Anna and Sonya’s tanks were so low back then, and they gave everything they had for other people, Malcolm says—as well as themselves, because they’d experienced this great loss. “They are now out there fighting for justice, for the families of the Pike River mines, but also for health and safety in the workplace, for everybody. They, to me, represent the real heart of who we are here.”

So, as Pike River approaches its official cinema release date, what are the actors’ hopes when audiences discover it—and do they expect any ripple effects?
Malcolm is optimistic at the film’s potential—that Sonya and Anna really get seen, that the families really get seen, and they really get heard. As for broader impacts, “I just hope that it reignites everything around this issue and that New Zealanders really feel proud of who they are.”
Specifically, she draws a parallel between Pike River and the current Government’s Fast-track Approvals Act, touted as making it easier and quicker to gain approvals for development and infrastructure. “Sonya and Anna have been talking a lot in the last few weeks about the fact that—because of the fast-track bill that this government has—health and safety in the workplace, particularly around mining, around forestry, is all starting to fall away again,” Malcolm says. “They’re furious about that, because that’s why that mine blew.”

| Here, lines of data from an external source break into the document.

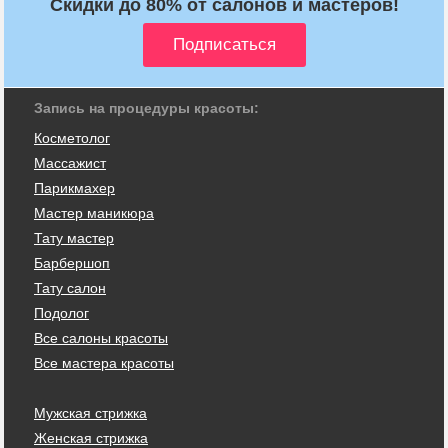
Скидки до 80% от салонов и мастеров!
Запись на процедуры красоты:
Косметолог
Массажист
Парикмахер
Мастер маникюра
Тату мастер
Барбершоп
Тату салон
Подолог
Все салоны красоты
Все мастера красоты
Мужская стрижка
Женская стрижка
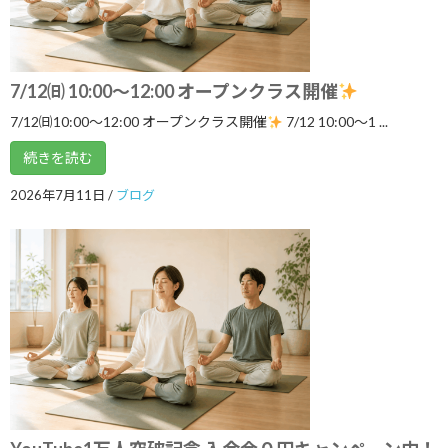
いよいよ明日5月１７日 ARIRANGイベ
ブログ
ント開催します！
2026年5月16日
7/12㈰ 10:00～12:00 オープンクラス開催
7/12㈰10:00～12:00 オープンクラス開催
7/12 10:00〜1 ...
ゴールデンウイークのリズム、整えませ
続きを読む
ブログ
んか？
2026年7月11日
/
ブログ
2026年5月3日
カテゴリー
ブログ
体験談
日記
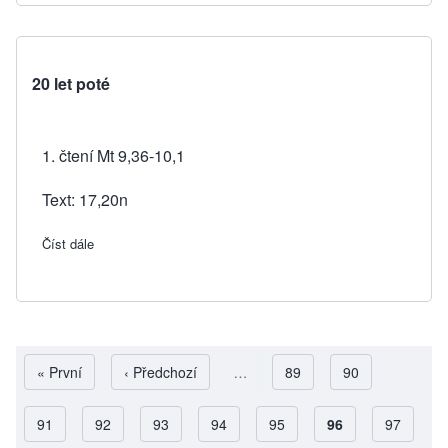
20 let poté
1. čtení Mt 9,36-10,1
Text: 17,20n
Číst dále
about 20 let poté
First page
« První
Předchozí stránka
‹ Předchozí
…
Page
89
Page
90
Page
91
Page
92
Page
93
Page
94
Page
95
Aktuální stránka
96
Page
97
Pagination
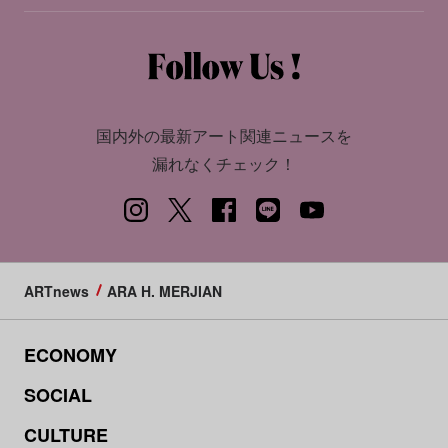
国内外の最新アート関連ニュースを
漏れなくチェック！
ARTnews
ARA H. MERJIAN
ECONOMY
SOCIAL
CULTURE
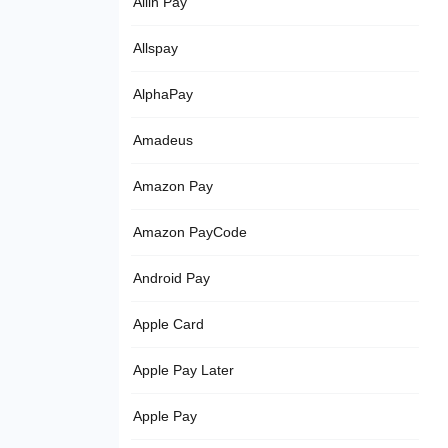
Allin Pay
Allspay
AlphaPay
Amadeus
Amazon Pay
Amazon PayCode
Android Pay
Apple Card
Apple Pay Later
Apple Pay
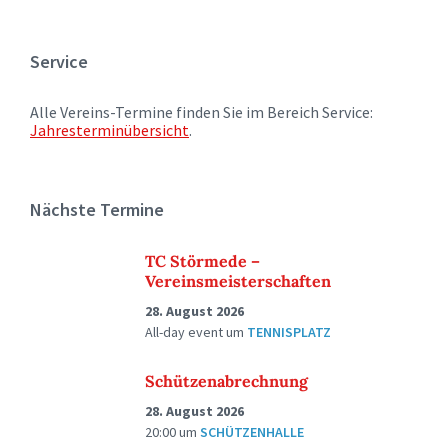
Service
Alle Vereins-Termine finden Sie im Bereich Service:
Jahresterminübersicht
.
Nächste Termine
TC Störmede –
Vereinsmeisterschaften
28. August 2026
All-day event
um
TENNISPLATZ
Schützenabrechnung
28. August 2026
20:00
um
SCHÜTZENHALLE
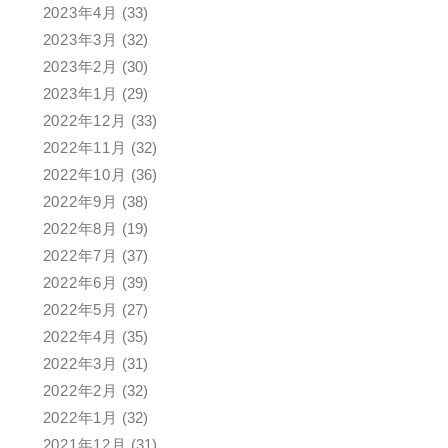
2023年4月
(33)
2023年3月
(32)
2023年2月
(30)
2023年1月
(29)
2022年12月
(33)
2022年11月
(32)
2022年10月
(36)
2022年9月
(38)
2022年8月
(19)
2022年7月
(37)
2022年6月
(39)
2022年5月
(27)
2022年4月
(35)
2022年3月
(31)
2022年2月
(32)
2022年1月
(32)
2021年12月
(31)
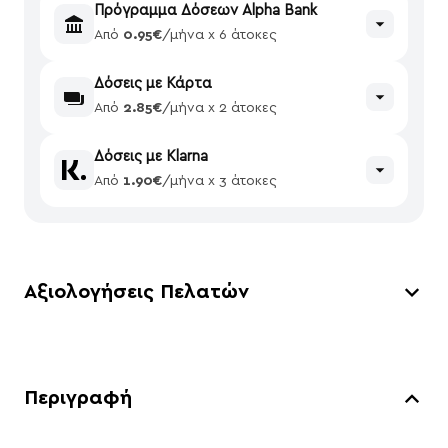
Πρόγραμμα Δόσεων Alpha Bank
Από
0.95€
/μήνα x 6 άτοκες
Δόσεις με Κάρτα
Από
2.85€
/μήνα x 2 άτοκες
Δόσεις με Klarna
Από
1.90€
/μήνα x 3 άτοκες
Αξιολογήσεις Πελατών
Περιγραφή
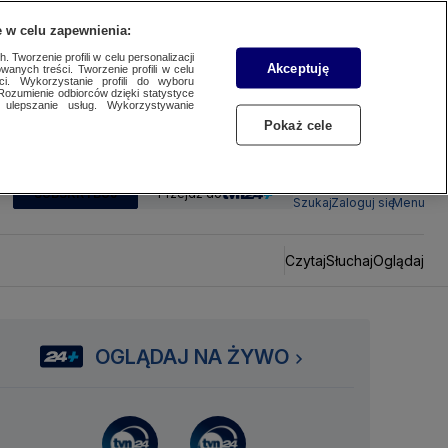
 w celu zapewnienia:
 Tworzenie profili w celu personalizacji
Akceptuję
wanych treści. Tworzenie profili w celu
ci. Wykorzystanie profili do wyboru
Rozumienie odbiorców dzięki statystyce
ulepszanie usług. Wykorzystywanie
Pokaż cele
SUBSKRYBUJ
Przejdź do
Szukaj
Zaloguj się
Menu
Czytaj
Słuchaj
Oglądaj
OGLĄDAJ NA ŻYWO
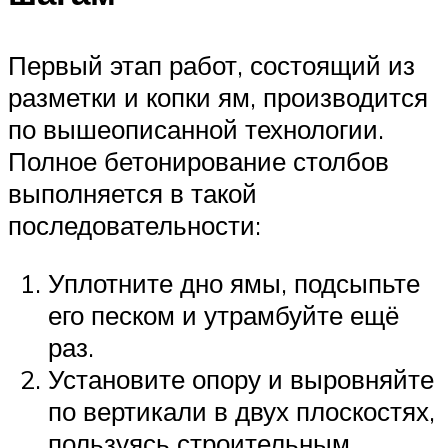
Первый этап работ, состоящий из
разметки и копки ям, производится
по вышеописанной технологии.
Полное бетонирование столбов
выполняется в такой
последовательности:
Уплотните дно ямы, подсыпьте
его песком и утрамбуйте ещё
раз.
Установите опору и выровняйте
по вертикали в двух плоскостях,
пользуясь строительным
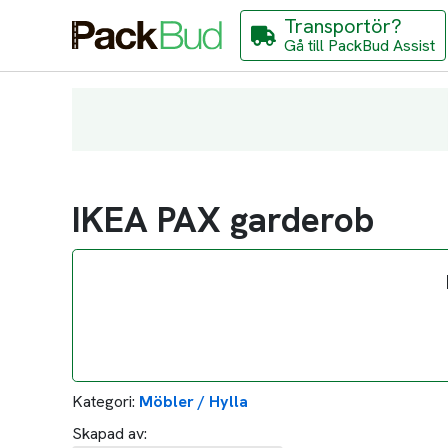
Transportör?
Gå till PackBud Assist
IKEA PAX garderob
Kategori:
Möbler / Hylla
Skapad av:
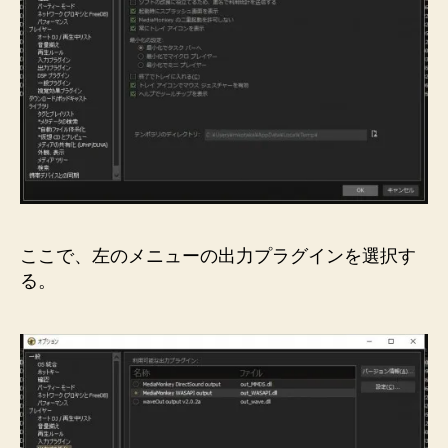
ここで、左のメニューの出力プラグインを選択す
る。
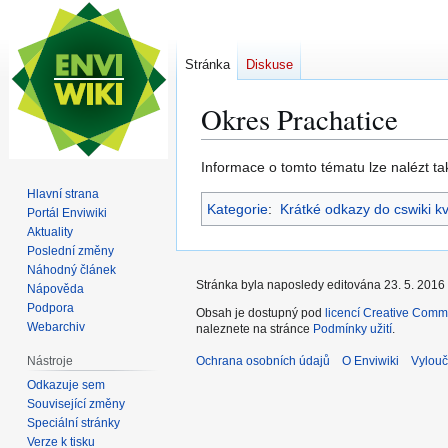
Stránka
Diskuse
Okres Prachatice
Skočit
Skočit
Informace o tomto tématu lze nalézt t
na
na
Hlavní strana
Kategorie
:
Krátké odkazy do cswiki k
navigaci
vyhledávání
Portál Enviwiki
Aktuality
Poslední změny
Náhodný článek
Stránka byla naposledy editována 23. 5. 2016 
Nápověda
Podpora
Obsah je dostupný pod
licencí Creative Comm
Webarchiv
naleznete na stránce
Podmínky užití
.
Nástroje
Ochrana osobních údajů
O Enviwiki
Vylouč
Odkazuje sem
Související změny
Speciální stránky
Verze k tisku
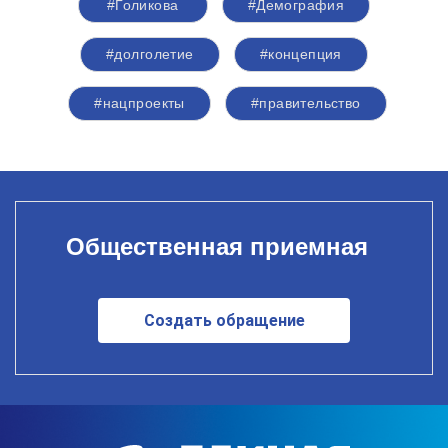
#Голикова
#Демография
#долголетие
#концепция
#нацпроекты
#правительство
Общественная приемная
Создать обращение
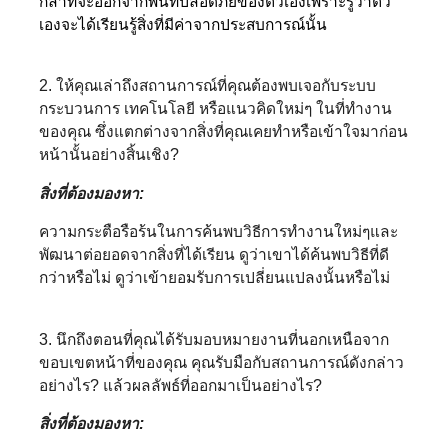
กล้าที่จะออกจากพื้นที่ปลอดภัยของตัวเองเพราะรู้ว่าตัว
เองจะได้เรียนรู้สิ่งที่มีค่าจากประสบการณ์นั้น
2. ให้คุณเล่าถึงสถานการณ์ที่คุณต้องพบเจอกับระบบ
กระบวนการ เทคโนโลยี หรือแนวคิดใหม่ๆ ในที่ทำงาน
ของคุณ ซึ่งแตกต่างจากสิ่งที่คุณเคยทำหรือเข้าใจมาก่อน
หน้านั้นอย่างสิ้นเชิง?
สิ่งที่ต้องมองหา:
ความกระตือรือร้นในการค้นพบวิธีการทำงานใหม่ๆและ
พัฒนาต่อยอดจากสิ่งที่ได้เรียน ดูว่าเขาได้ค้นพบวิธีที่ดี
กว่าหรือไม่ ดูว่าเข้ายอมรับการเปลี่ยนแปลงนั้นหรือไม่
3. นึกถึงตอนที่คุณได้รับมอบหมายงานที่นอกเหนือจาก
ขอบเขตหน้าที่ของคุณ คุณรับมือกับสถานการณ์ดังกล่าว
อย่างไร? แล้วผลลัพธ์ที่ออกมาเป็นอย่างไร?
สิ่งที่ต้องมองหา:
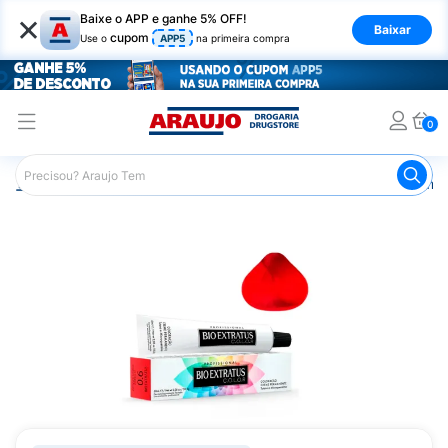
×
Baixe o APP e ganhe 5% OFF!
Baixar
cupom
Use o
APP5
na primeira compra
0
Araujo
Cabelo
Tintura e Coloração
Coloração Perma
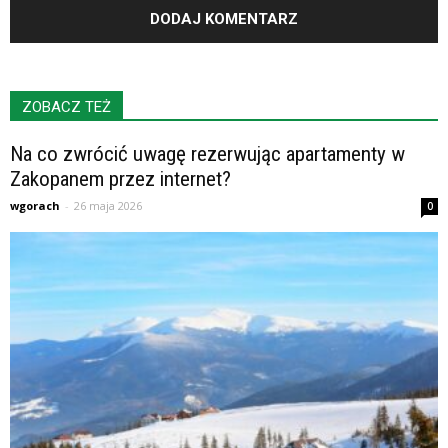
ZOBACZ TEŻ
Na co zwrócić uwagę rezerwując apartamenty w
Zakopanem przez internet?
wgorach
-
26 maja 2026
0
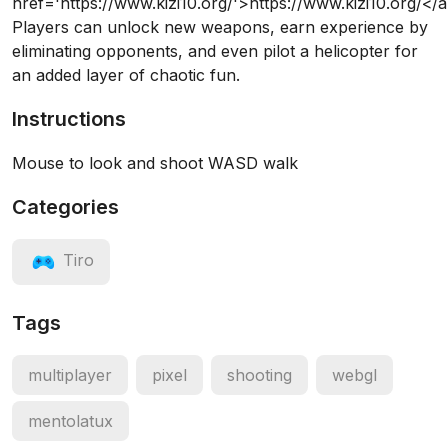
href='https://www.kizi10.org/'>https://www.kizi10.org/</
Players can unlock new weapons, earn experience by
eliminating opponents, and even pilot a helicopter for
an added layer of chaotic fun.
Instructions
Mouse to look and shoot WASD walk
Categories
Tiro
Tags
multiplayer
pixel
shooting
webgl
mentolatux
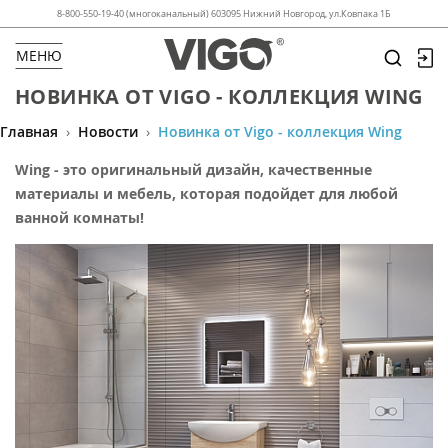
8-800-550-19-40 (многоканальный) 603095 Нижний Новгород, ул.Ковпака 1Б
МЕНЮ
НОВИНКА ОТ VIGO - КОЛЛЕКЦИЯ WING
Главная
›
Новости
›
Новинка от Vigo - коллекция Wing
Wing - это оригинальный дизайн, качественные
материалы и мебель, которая подойдет для любой
ванной комнаты!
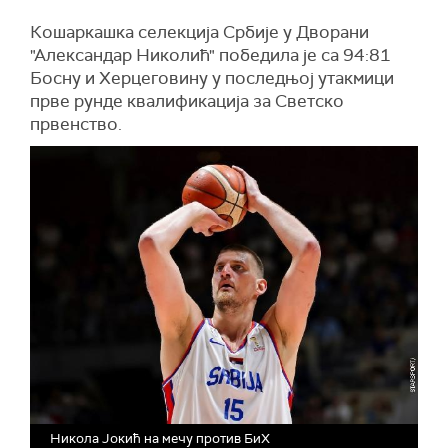
Кошаркашка селекција Србије у Дворани
"Александар Николић" победила је са 94:81
Босну и Херцеговину у последњој утакмици
прве рунде квалификација за Светско
првенство.
Никола Јокић на мечу против БиХ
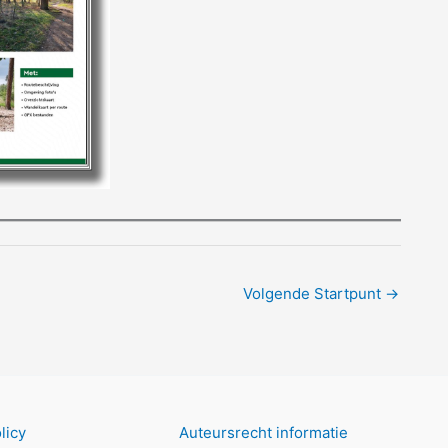
Volgende Startpunt
→
licy
Auteursrecht informatie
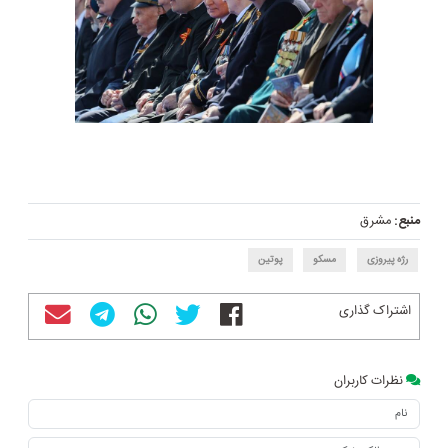
منبع:
مشرق
رژه پیروزی
مسکو
پوتین
اشتراک گذاری
نظرات کاربران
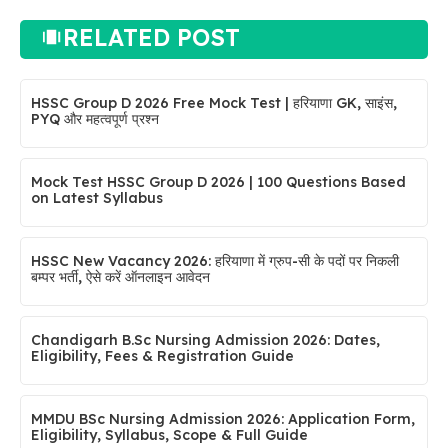
RELATED POST
HSSC Group D 2026 Free Mock Test | हरियाणा GK, साइंस,
PYQ और महत्वपूर्ण प्रश्न
Mock Test HSSC Group D 2026 | 100 Questions Based
on Latest Syllabus
HSSC New Vacancy 2026: हरियाणा में ग्रुप-सी के पदों पर निकली
बम्पर भर्ती, ऐसे करें ऑनलाइन आवेदन
Chandigarh B.Sc Nursing Admission 2026: Dates,
Eligibility, Fees & Registration Guide
MMDU BSc Nursing Admission 2026: Application Form,
Eligibility, Syllabus, Scope & Full Guide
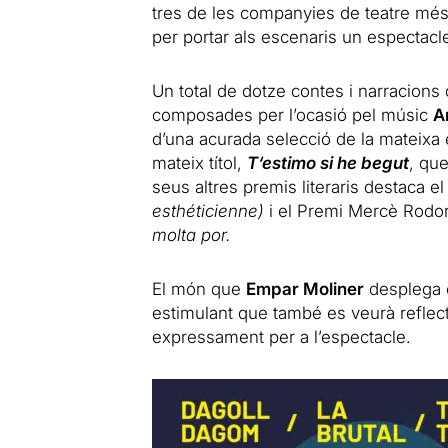
tres de les companyies de teatre més 
per portar als escenaris un espectacl
Un total de dotze contes i narracions o
composades per l’ocasió pel músic
A
d’una acurada selecció de la mateixa 
mateix
t
ítol,
T
‘
estimo
si
he
begut
, que
seus altres premis literaris destaca e
esthéticienne)
i el Premi Mercè Rod
molta por.
El món que
Empar Moliner
desplega e
estimulant que també es veurà reflectit
expressament per a l’espectacle.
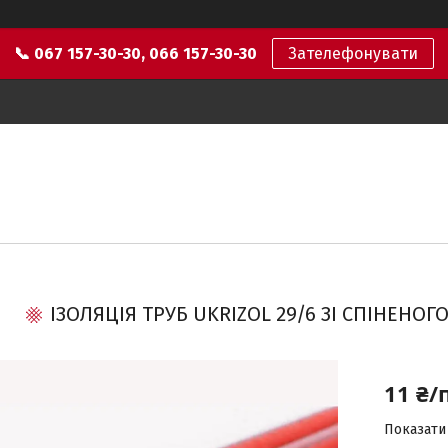
📞 067 157-30-30, 066 157-30-30
Зателефонувати
ІЗОЛЯЦІЯ ТРУБ UKRIZOL 29/6 ЗІ СПІНЕНО
11 ₴/
Показати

And when Sonya and Anna say something publicly—which will happen again soon, according to Malcolm—her hope is that it gets noticed and it gets listened to. “Because aside from being feisty, committed people, they’re clever, clever women, and they’re across the politics of this like nobody else,” she says. “They had the training of Helen Kelly, you know.”

Lucy Lawless as Helen Kelly
Lynskey is similarly energised. “I think we are living in a moment in time where it’s imperative for us to understand that we need to keep fighting back,” she says. “And I hope that encourages people. You’re not always going to be heard and you’re not always going to get the outcome you want, but you have to keep going.”
Seeing these two women who lost so much and who still find the strength to keep going is an incredible thing to witness, she says. But the present is challenging to reckon with nevertheless. “I feel so desperate right now,” Lynskey confides. “I’m just like, oh God, we just have to keep fighting, even though it feels impossible.”